In this recent event however, my brain actually paused long enough to ask me: okay, fear or love? Are you going to be excited and happy or miserable and melt down? Wow! That was extremely cool and it was yet another sign of how much healing I have done over the last 5 years or so.
As I naturally drifted to excited and happy, I could feel my entire body lift with joy rather than droop with pain. I loved the moment of making that decision and I am humbled by my brain's awareness of pausing long enough to allow me to make that decision. How fascinating is the brain!?

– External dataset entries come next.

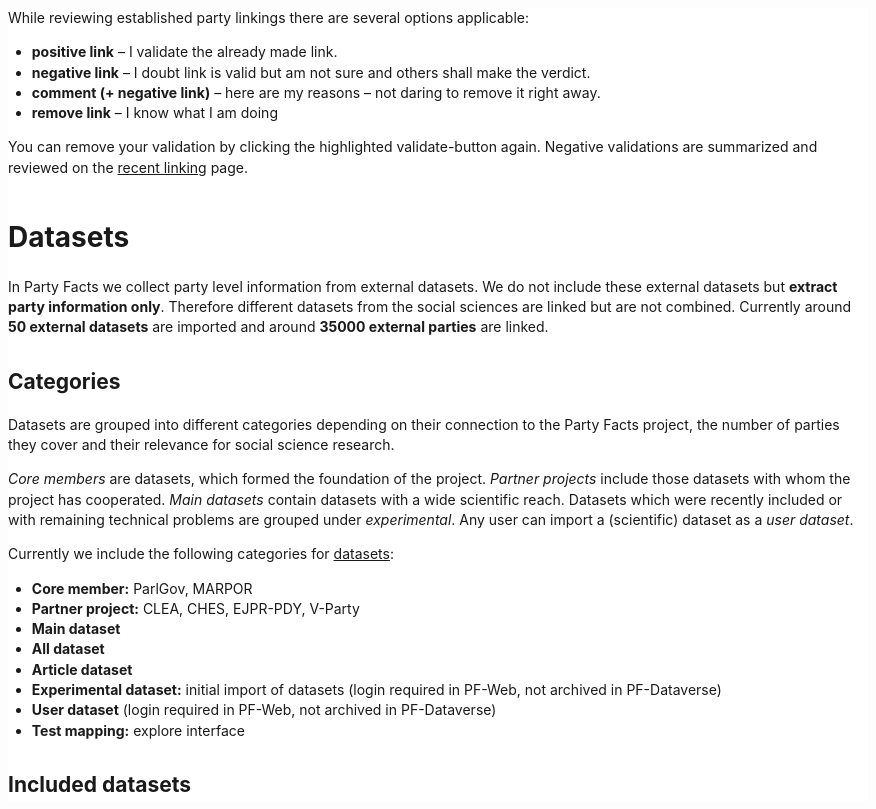 While reviewing established party linkings there are several options
applicable:

-   **positive link** – I validate the already made link.
-   **negative link** – I doubt link is valid but am not sure and others
    shall make the verdict.
-   **comment (+ negative link)** – here are my reasons – not daring to
    remove it right away.
-   **remove link** – I know what I am doing

You can remove your validation by clicking the highlighted
validate-button again. Negative validations are summarized and reviewed
on the [recent
linking](https://partyfacts.herokuapp.com/activity/linking/) page.

# Datasets

In Party Facts we collect party level information from external
datasets. We do not include these external datasets but **extract party
information only**. Therefore different datasets from the social
sciences are linked but are not combined. Currently around **50 external
datasets** are imported and around **35000 external parties** are
linked.

## Categories

Datasets are grouped into different categories depending on their
connection to the Party Facts project, the number of parties they cover
and their relevance for social science research.

*Core members* are datasets, which formed the foundation of the project.
*Partner projects* include those datasets with whom the project has
cooperated. *Main datasets* contain datasets with a wide scientific
reach. Datasets which were recently included or with remaining technical
problems are grouped under *experimental*. Any user can import a
(scientific) dataset as a *user dataset*.

Currently we include the following categories for
[datasets](https://partyfacts.herokuapp.com/documentation/datasets/):

-   **Core member:** ParlGov, MARPOR
-   **Partner project:** CLEA, CHES, EJPR-PDY, V-Party
-   **Main dataset**
-   **All dataset**
-   **Article dataset**
-   **Experimental dataset:** initial import of datasets (login required
    in PF-Web, not archived in PF-Dataverse)
-   **User dataset** (login required in PF-Web, not archived in
    PF-Dataverse)
-   **Test mapping:** explore interface

## Included datasets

There is indeed a fine line between pleasure and pain. As a society we generally lean towards pain: life isn't easy, you gotta be tough to survive, you gotta work hard, blah blah blah. I have been on the receiving end of a lot of that and as I look back, I can tell you I bought into those beliefs and even shared a few choices phrases about life being hard. I no longer hold those beliefs and know that life is truly awesome and exciting if we only allow it to be.
I cannot stress enough how incredibly grateful I am to all of the experiences of this lifetime and how humbled I am by the gifts bestowed upon me by Creator, one of whom is my husband Allan who allows me to be me (good, bad or otherwise) and enables me to find my own path and my own way. Human words actually fail to describe the depth of how I much I love him and the life we have built together. Do we have challenges? Of course we do but we always know there are lessons to be learned, joys to experience and pleasure to be had in every challenge. You can cling to the pain of an experience if you choose to or you can let it move you to the depths of great understanding most people will never experience.
I love life...the pleasure and the pain for one is truly no different than the other, is it? It is simply a decision. Decide to have pleasure. You can if you truly want to, you know. I guarantee it.